Sold To:  Seattle Film Works
          -----------------------
          1260 16th Avenue West
          -----------------------
          Seattle, WA  98119-3401
          -----------------------

Seller agrees to sell to Buyer, and Buyer agrees to purchase from Seller, during
the delivery period hereinafter provided, the following goods, subject to terms
           and conditions as stated below, and on the reverse side.


PERIOD:             January 1, 1998 thru December 31, 1999

RENEWAL PROVISION:  SFW and Agfa agree to initiate contract renewal discussions
                    at least 90 days prior to expiration

PRODUCT:            Agfacolor Negative Film

TERMS OF PAYMENT:   Net 30 DOI

ATTACHMENTS:        A

REMARKS & SPECIAL PROVISIONS:   This contract supersedes any previous agreement,
understandings, or commitments.



- --------------------------------------------------------------------------------
This agreement or order is subject to the terms and conditions set forth on the
front and back hereof.



All accounts will be reviewed after six months.  If Buyer's purchases are not at
the level forecasted herein, pricing will revert to the appropriate price group,
and Agfa Division, Bayer Corporation will issue corrected invoices reflecting
the appropriate pricing.

        ACCEPTED                       AGFA DIVISION OF BAYER CORPORATION

Dated:  May 21, 1997                   By:  Hans Kuhlmann
                                                    Signature
By:  Case H. Kuehn                     V.P. Sales
              Please Print Name                     Title
/S/ Case H. Kuehn                      BY:_______________________________
              Authorized Signature                  Signature
Vice President                         __________________________________
                       Title                        Title
 
<PAGE>
 
                             TERMS AND CONDITIONS
 
 
GENERAL
1. Prices are exclusive of taxes which, if applicable, will be shown separately
   on the invoice.
2. The minimum acceptable order is $250 at net billing prices and only items
   contained herein may be used to meet the $250 minimum order requirement.
   Seller may change the minimum acceptable order at any time during the term of
   this agreement.
3. All orders received shall be subject to credit approval. Likewise, all
   agreements or orders shall not be considered binding or valid until accepted
   by a vice president of Agfa Division, Bayer Corporation (hereinafter "Agfa")
   at its principle office in New Jersey.
4. No drop shipments will be made.
5. It is agreed that any trademarks, trade names, trade dress, and original
   packaging of Agfa Division, Bayer Corporation, and/or its affiliates shall
   not be used improperly.
6. In the event of any clerical or mathematical error, Agfa is hereby authorized
   to and reserves the right to correct such errors.

__Aim of the task__: Sum up the film supply contract above in two sentences.

__Raw data__:

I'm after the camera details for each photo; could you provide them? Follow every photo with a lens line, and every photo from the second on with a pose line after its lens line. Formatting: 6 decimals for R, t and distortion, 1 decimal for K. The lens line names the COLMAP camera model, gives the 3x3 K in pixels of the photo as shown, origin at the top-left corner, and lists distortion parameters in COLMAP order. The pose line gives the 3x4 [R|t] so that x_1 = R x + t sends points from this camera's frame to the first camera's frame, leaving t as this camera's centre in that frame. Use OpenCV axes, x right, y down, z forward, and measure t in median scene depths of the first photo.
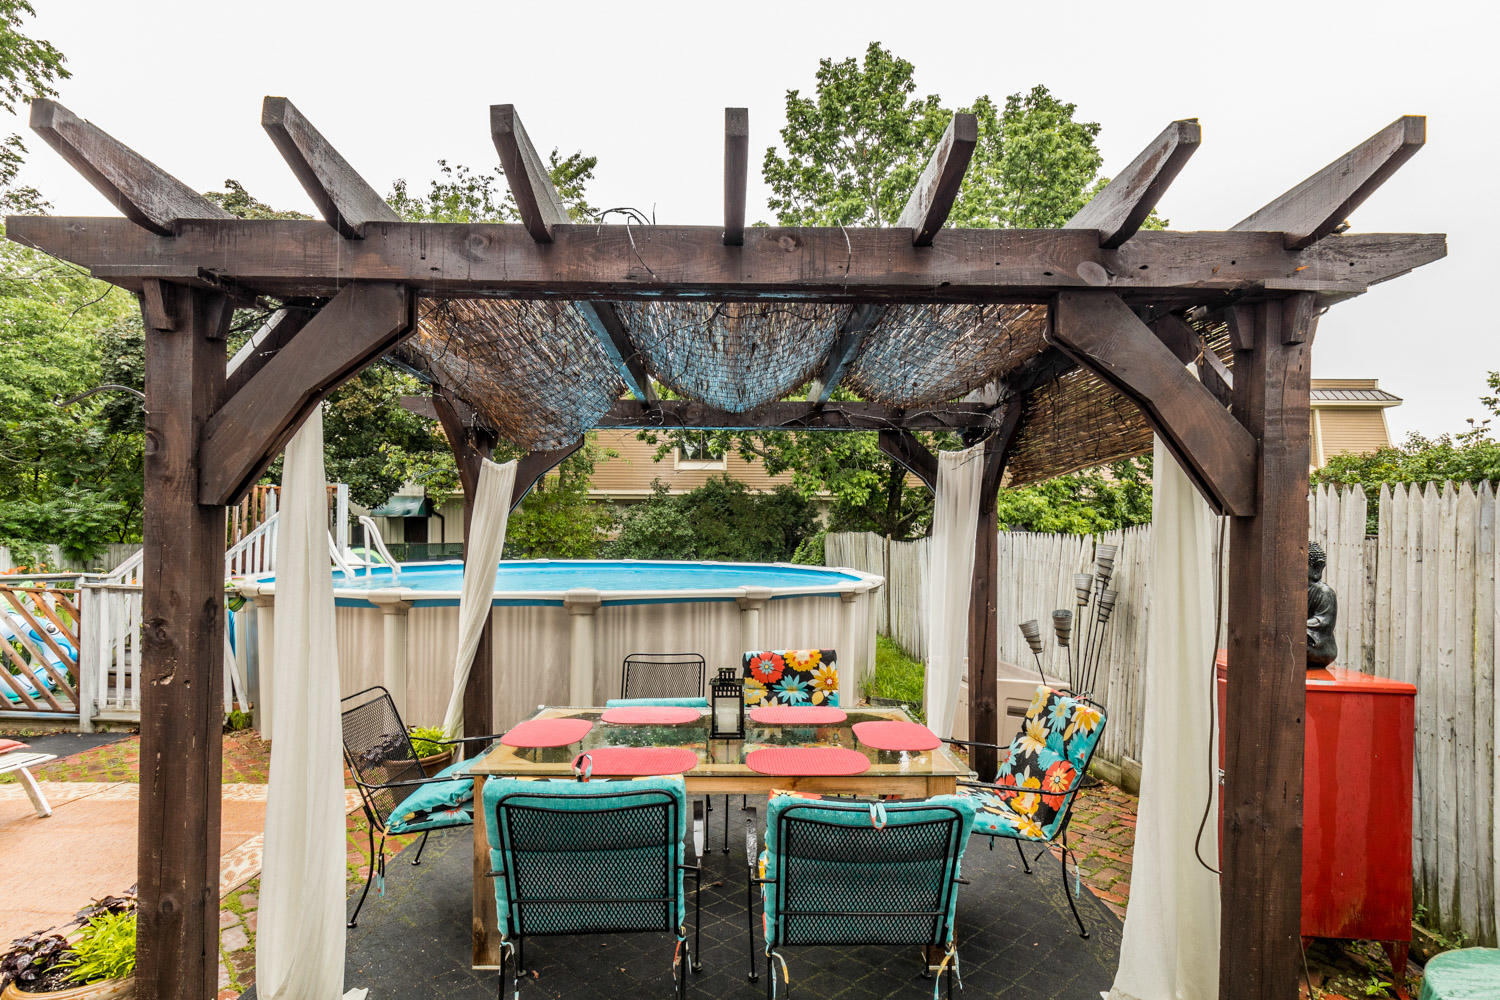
lens RADIAL K [[717.6, 0, 746.3], [0, 717.6, 531.1], [0, 0, 1]] dist [-0.002179, 0.002189]
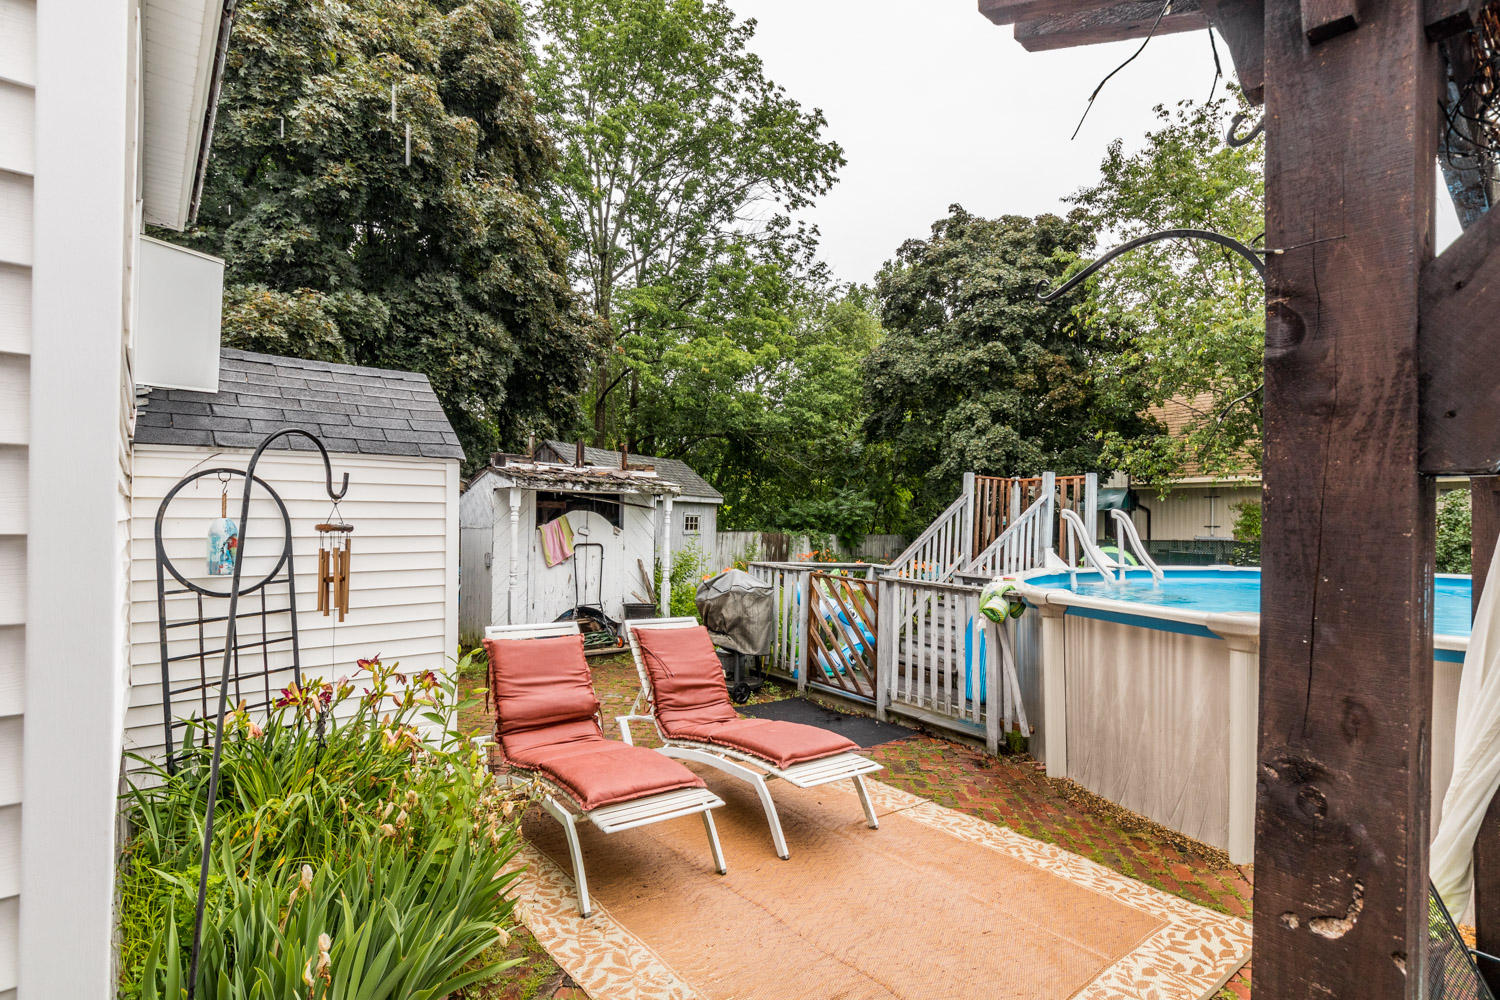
lens RADIAL K [[719.5, 0, 747.6], [0, 719.5, 476.6], [0, 0, 1]] dist [-0.000070, 0.000021]
pose [[0.645196, -0.043313, -0.762788, -0.113633], [-0.008170, 0.997944, -0.063576, -0.001376], [0.763973, 0.047250, 0.643516, 0.080129]]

__Worked solution__: Seattle Film Works agrees to buy Agfacolor Negative Film from the Agfa Division of Bayer Corporation from January 1, 1998 through December 31, 1999, and both sides agree to begin renewal talks at least 90 days before it expires. Accounts are reviewed after six months, and pricing reverts if purchases fall short of the forecast level; the general terms also exclude taxes from prices, set a $250 minimum order, require credit approval and acceptance by an Agfa vice president, and rule out drop shipments.